The prophet Ezekiel likened Pharaoh to a sea monster that invaded the Nile river and stirred up the mud as it swam (32:2). The Egyptians used nets to fish the Nile (and still do today). In 32:3, Ezekiel talks about netting a dragon and subsequently hauling it up onto the land. Ezekiel 29:3 refers to inserting hooks into the dragon’s jaws to draw it into the open field where the carnivorous animals would feed on its carcass. The picture is a vivid one that might recall an actual historical event that happened in ancient Egypt. The Hebrew word “tannin” is from the root meaning “to extend.” The language conjures up an image of a long-necked marine creature paddling up the river and stirring up the sediments of the Nile delta with its flippers. Just such a creature is depicted in ancient Egyptian art. So perhaps Nile fisherman actually captured and killed a sea dragon like Ezekiel describes (see image upper right).
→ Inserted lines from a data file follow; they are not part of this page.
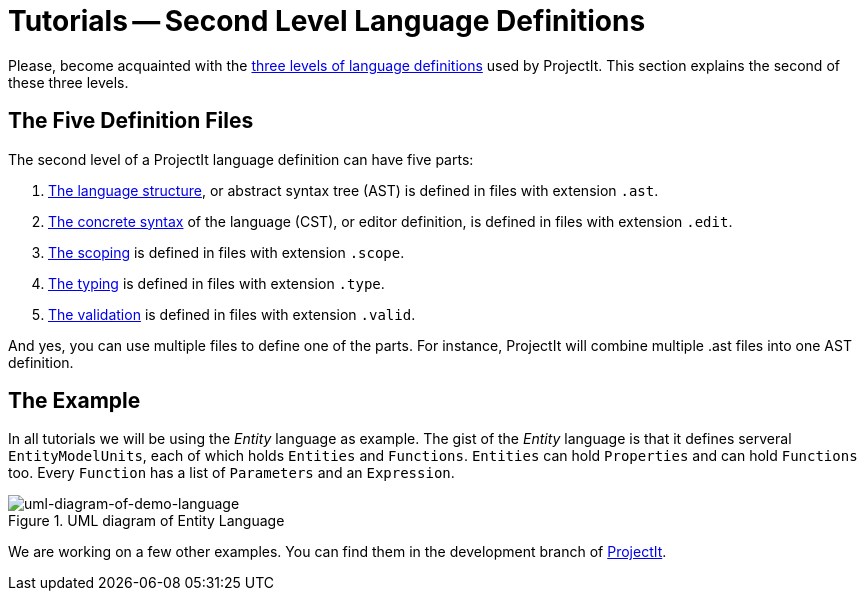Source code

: :page-title: Tutorials
:page-nav_order: 40
:page-has_children: true
:imagesdir: ../../images/
:src-dir: ../../../src/tutorial-language/defs
:source-language: javascript
:listing-caption: Code Sample
:page-has_toc: false
= Tutorials -- Second Level Language Definitions

Please, become acquainted with the xref:../intro/three-levels.adoc[three levels of language definitions] used by ProjectIt.
This section explains the second of these three levels.

[[def-files]]
== The Five Definition Files
The second level of a ProjectIt language definition can have five parts:

. xref:langdef-tutorial.adoc[The language structure], or abstract syntax tree (AST) is defined in files with extension `.ast`.
. xref:editdef-tutorial.adoc[The concrete syntax] of the language (CST), or editor definition, is defined in files with extension `.edit`.
. xref:scopedef-tutorial.adoc[The scoping] is defined in files with extension `.scope`.
. xref:typedef-tutorial.adoc[The typing] is defined in files with extension `.type`.
. xref:validdef-tutorial.adoc[The validation] is defined in files with extension `.valid`.

And yes, you can use multiple files to define one of the parts. For instance, ProjectIt will combine
multiple .ast files into one AST definition.

== The Example

In all tutorials we will be using the _Entity_ language as example. The gist of the _Entity_ language is that it defines
serveral `EntityModelUnits`, each of which holds `Entities` and `Functions`. `Entities` can hold `Properties`
and can hold `Functions` too. Every `Function` has a list of `Parameters` and an `Expression`.

====
[#img-package-json]
.UML diagram of Entity Language
image::example-uml-diagram.png[uml-diagram-of-demo-language]
====

We are working on a few other examples. You can find them in the
development branch of link:https://github.com/projectit-org/ProjectIt[ProjectIt, window=_blank].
We know that the passage cannot reference a whale or other marine mammal because it is described as having scales (29:4).

Possible Dragon Well (Warren’t Shaft in Jerusalem)

The Jewish leader Nehemiah came back from Babylon to visit the ruined city of Jerusalem and noted in chapter 2:13 “And I went out by night by the gate of the valley, even before the dragon well, and to the dung port, and viewed the walls of Jerusalem, which were broken down, and the gates thereof were consumed with fire.” What is this “Dragon Well”? Perhaps the debris near that well had become the den of a large reptile who had moved in. After killing or chasing off the dragon, the people could again use the well and it was thereafter remembered as the “Dragon Well.” Tradition informs us that this well is Warren’s Shaft, pictured to the right.